Mike Dunlap had an ambitious vision on defense when the Charlotte Bobcats hired him last June.
He came in set on installing a system (h/t Rich Bonnell of The Charlotte Observer) that involved zone and full-court pressure. The plan also employed a three-quarter trap to play takeaway defense and burn opponents’ time on the 24-second shot clock.
It was an ideal strategy, and it seemed to be working for the Bobcats after their 7-5 start.
But Charlotte has now won just four games in a two-month stretch and is struggling as one of the weakest defensive teams in the league.
Mike Dunlap’s Defensive Philosophy
Dunlap, in December, was reported as saying that quick feet and trust are the non-negotiable ways he wants his Bobcats to play defense.
For one, he likes to overload the strong side, where four defenders crowd the lane.
If a player is about to shoot, four Bobcats defenders collapse, hoping to force a turnover and to burn the shot clock.
It was a promising beginning for the Bobcats, and players like Kemba Walker were on board for Dunlap’s plan.
“You have to be your brother’s keeper,” Walker told the Charlotte Observer. “When someone gets beat, you help him out and trust your teammates behind you to be where you leave.”
In an interview with Bonnell in July, Dunlap said he told his players to not get discouraged when their zone D gives up open shots.
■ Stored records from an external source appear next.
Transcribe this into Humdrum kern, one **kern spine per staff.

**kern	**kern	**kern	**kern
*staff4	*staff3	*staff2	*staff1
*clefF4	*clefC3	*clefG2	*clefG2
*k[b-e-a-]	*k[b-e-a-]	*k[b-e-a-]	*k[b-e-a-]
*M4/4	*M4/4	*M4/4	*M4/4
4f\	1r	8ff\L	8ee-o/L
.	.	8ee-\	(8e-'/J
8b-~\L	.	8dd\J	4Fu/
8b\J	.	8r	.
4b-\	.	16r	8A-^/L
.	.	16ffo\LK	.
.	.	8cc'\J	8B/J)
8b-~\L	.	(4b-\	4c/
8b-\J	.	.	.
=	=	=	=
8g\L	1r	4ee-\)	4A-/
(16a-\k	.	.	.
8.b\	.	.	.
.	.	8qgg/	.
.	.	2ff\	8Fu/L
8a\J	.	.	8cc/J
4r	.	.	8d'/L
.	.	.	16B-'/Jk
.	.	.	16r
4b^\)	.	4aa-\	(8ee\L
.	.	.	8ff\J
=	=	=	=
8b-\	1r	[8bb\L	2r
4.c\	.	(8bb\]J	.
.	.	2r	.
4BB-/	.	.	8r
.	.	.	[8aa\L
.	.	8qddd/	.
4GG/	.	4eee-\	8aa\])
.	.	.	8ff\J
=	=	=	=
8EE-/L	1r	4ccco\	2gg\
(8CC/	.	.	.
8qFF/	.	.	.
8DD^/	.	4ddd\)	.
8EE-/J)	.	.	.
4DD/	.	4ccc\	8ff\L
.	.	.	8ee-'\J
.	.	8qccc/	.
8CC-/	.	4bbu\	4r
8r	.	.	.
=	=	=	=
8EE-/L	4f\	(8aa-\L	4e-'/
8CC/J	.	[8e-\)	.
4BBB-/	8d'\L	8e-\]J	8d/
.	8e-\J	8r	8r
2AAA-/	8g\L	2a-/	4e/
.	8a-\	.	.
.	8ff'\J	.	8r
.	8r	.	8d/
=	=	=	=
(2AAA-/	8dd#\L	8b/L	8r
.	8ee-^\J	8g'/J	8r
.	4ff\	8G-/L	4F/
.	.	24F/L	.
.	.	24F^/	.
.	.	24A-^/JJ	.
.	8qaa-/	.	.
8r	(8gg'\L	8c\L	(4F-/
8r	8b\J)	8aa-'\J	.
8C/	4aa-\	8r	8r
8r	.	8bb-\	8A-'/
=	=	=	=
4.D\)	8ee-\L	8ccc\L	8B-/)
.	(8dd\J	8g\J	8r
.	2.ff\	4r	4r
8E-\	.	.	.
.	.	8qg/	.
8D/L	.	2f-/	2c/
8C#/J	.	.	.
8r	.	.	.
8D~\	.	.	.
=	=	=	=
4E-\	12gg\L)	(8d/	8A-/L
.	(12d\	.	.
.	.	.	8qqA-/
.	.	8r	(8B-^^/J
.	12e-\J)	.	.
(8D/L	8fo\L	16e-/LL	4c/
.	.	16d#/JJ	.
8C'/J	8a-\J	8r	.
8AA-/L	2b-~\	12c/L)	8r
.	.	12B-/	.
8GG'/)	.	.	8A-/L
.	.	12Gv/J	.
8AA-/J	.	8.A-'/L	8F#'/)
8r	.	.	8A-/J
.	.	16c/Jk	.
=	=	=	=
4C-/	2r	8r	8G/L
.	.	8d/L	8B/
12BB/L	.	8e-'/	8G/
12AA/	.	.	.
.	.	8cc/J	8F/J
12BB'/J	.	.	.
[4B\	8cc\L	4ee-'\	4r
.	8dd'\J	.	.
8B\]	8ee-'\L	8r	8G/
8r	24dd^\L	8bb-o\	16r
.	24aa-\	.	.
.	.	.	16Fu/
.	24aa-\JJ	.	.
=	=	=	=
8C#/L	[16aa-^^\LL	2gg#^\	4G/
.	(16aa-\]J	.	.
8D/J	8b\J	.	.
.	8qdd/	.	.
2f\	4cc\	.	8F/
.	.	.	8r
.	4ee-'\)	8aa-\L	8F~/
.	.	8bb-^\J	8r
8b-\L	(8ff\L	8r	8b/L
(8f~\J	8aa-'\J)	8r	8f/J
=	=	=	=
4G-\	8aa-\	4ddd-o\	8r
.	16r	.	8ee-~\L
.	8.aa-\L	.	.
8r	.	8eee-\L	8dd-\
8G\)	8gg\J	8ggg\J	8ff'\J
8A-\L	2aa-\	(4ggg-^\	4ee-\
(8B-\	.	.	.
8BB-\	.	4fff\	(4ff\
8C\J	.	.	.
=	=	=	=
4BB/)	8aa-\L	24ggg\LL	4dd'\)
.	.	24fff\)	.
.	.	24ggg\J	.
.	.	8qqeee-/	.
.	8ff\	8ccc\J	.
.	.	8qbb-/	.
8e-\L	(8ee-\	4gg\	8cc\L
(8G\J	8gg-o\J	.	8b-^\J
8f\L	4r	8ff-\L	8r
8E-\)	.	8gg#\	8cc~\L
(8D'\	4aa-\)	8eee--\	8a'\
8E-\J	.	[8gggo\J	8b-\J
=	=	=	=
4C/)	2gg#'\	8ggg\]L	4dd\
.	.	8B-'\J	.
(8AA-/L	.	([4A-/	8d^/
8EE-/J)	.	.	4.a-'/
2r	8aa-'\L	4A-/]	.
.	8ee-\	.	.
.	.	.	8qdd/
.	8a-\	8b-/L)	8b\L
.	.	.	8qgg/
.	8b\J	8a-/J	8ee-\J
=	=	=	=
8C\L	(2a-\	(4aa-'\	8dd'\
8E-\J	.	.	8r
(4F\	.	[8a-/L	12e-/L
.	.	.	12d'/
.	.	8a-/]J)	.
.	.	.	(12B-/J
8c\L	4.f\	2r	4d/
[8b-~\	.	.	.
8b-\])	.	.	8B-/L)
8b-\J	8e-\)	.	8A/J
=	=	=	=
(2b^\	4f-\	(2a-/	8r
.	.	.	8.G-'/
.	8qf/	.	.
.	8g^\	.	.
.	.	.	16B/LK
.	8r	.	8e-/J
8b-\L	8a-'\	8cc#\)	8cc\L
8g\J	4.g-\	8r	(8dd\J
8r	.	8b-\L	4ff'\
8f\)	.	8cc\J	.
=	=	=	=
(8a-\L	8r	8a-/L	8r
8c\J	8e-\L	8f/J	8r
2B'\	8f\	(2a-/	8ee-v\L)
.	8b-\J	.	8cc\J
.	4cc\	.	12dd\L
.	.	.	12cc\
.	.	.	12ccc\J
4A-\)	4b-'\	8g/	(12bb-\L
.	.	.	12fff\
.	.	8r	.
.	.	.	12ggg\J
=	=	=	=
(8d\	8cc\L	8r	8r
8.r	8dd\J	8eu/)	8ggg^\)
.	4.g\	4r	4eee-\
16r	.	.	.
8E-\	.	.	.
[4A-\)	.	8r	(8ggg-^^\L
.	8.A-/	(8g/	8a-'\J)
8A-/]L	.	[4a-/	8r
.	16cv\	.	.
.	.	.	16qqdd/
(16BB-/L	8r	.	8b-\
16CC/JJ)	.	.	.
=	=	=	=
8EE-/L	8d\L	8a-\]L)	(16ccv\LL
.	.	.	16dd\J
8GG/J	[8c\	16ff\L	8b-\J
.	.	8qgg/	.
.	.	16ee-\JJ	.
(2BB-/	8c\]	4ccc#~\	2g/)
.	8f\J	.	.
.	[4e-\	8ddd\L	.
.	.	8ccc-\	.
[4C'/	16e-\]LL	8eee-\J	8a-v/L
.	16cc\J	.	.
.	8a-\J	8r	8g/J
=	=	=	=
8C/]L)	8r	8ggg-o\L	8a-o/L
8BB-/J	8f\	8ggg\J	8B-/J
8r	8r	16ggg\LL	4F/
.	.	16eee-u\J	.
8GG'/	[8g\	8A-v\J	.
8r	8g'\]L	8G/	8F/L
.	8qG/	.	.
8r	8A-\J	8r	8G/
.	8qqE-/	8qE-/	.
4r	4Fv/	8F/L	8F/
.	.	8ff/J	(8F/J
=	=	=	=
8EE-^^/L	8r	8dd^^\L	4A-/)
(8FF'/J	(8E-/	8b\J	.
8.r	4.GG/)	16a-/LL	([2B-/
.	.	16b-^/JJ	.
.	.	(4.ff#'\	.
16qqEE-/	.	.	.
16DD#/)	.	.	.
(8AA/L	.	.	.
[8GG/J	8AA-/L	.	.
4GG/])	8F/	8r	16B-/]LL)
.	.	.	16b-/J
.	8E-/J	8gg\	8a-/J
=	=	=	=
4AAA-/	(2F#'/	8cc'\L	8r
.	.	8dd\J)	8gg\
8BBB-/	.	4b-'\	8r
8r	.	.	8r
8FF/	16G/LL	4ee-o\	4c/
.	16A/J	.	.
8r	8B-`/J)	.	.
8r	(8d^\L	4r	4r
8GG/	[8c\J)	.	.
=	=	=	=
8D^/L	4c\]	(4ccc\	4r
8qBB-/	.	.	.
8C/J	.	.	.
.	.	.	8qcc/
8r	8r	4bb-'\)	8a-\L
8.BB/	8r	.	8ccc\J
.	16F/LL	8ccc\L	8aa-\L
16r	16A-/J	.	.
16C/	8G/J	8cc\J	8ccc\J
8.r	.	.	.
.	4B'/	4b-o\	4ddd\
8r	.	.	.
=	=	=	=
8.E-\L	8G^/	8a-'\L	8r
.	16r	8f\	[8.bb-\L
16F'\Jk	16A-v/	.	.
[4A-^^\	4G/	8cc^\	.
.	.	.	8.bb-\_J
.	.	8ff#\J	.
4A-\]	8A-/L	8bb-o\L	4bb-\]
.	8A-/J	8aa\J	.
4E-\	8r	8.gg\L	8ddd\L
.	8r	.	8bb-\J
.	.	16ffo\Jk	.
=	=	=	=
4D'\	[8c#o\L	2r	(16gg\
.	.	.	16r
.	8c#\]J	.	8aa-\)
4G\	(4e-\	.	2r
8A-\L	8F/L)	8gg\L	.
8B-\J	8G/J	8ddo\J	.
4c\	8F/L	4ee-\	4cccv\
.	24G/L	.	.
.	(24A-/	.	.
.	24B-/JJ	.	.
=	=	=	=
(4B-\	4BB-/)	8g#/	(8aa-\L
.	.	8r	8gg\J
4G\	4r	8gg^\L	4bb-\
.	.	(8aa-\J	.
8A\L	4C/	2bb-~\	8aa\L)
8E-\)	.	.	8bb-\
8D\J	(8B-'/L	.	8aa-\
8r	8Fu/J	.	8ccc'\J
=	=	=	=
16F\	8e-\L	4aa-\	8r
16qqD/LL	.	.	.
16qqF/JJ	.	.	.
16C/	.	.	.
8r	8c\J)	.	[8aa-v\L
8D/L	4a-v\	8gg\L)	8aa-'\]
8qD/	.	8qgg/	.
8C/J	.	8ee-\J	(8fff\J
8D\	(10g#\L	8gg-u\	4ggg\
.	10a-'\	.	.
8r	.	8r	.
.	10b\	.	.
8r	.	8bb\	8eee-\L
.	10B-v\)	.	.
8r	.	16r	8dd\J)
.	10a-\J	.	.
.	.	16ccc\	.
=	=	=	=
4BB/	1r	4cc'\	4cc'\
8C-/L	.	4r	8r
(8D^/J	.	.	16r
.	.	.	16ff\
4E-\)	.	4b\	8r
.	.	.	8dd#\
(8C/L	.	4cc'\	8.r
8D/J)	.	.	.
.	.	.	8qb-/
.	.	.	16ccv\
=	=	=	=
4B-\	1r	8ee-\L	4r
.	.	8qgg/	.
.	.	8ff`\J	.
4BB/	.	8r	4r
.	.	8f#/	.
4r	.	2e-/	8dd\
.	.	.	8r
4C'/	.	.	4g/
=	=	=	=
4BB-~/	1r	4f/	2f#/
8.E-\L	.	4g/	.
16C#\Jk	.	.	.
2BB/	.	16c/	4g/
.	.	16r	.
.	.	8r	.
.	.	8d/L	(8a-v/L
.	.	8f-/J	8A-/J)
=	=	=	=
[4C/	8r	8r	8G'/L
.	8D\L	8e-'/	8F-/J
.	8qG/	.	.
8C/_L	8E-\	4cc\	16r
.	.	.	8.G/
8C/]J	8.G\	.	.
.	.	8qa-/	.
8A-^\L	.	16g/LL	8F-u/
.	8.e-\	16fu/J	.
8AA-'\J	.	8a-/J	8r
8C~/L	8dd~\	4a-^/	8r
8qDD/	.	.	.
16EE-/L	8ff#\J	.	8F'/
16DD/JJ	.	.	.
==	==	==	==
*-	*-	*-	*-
He said he could live with a trade off that essentially helps protect his big men.
This defense was especially sound when the Bobcats defeated the Indiana Pacers, 89-90, on Nov. 2.
Here, Dunlap’s scheme works as a sea of white jerseys swarm the lane to pressure the ball.
Center Byron Mullens’ block forced a shot-clock violation with 35 seconds left. The Bobcats would keep the Pacers from scoring another bucket to seal the upset.
Unfortunately, Dunlap’s defense has not worked too much in his favor since then.
Why It Fails
Dunlap wasn’t the first coach to try to use full-court pressure and trap defense in the NBA.
Too bad the trend did not take off.
By the time the lockout-shortened, 50-game season started in 1999, players were too pissed off about their contracts to think about applying full pressure on the ball for 48 straight minutes.
Simmons asked Pitino in his 2009 column about why "underdog" teams do not use the press more often. Pitino said it's because most coaches cannot get their players to work that hard.
Enter Dunlap’s problem.
On paper, Dunlap’s defense could be brilliant and help any decent team make a postseason appearance. He certainly looked brilliant when the Bobcats sparked early in the season with a 7-5 start.
Then reality sunk in.
Charlotte is tied for 29th in points allowed, letting up 102.9 points per game. They have a minus-8.4 point differential with their 94.5 point-per-game average, which is the largest margin in the league.
In short, the Bobcats have a pitiful defense.
The players look painfully exhausted on this play.
A team with great ball movement can dismantle Charlotte's defense in a heartbeat, where flailing arms and sloppy guarding takes over.
Opponents started to see how the hyperactive Bobcats would exhaust themselves after they continued to rush after every pass thrown by an opponent.
It’s obvious that Dunlap’s defense isn’t working. It was even reported that he has since scaled down his original scheme.
It’s already tough to get college players to dedicate 40 minutes of extreme pressure, so asking a multi-millionaire to do it might as well be forgotten.
Simmons put it best in his column: players who carry $10s and $20s in their wallets are better suited for this type of defense than guys who carry $100s.
The latter are the ones who trot up and down the court, full of defensive apathy.
In the Bobcats' case, Dunlap simply needs to find players he could utilize best for his system.
There are times when being unconventional can be inconvenient. Dunlap now has to reconfigure his strategy before his team completely implodes.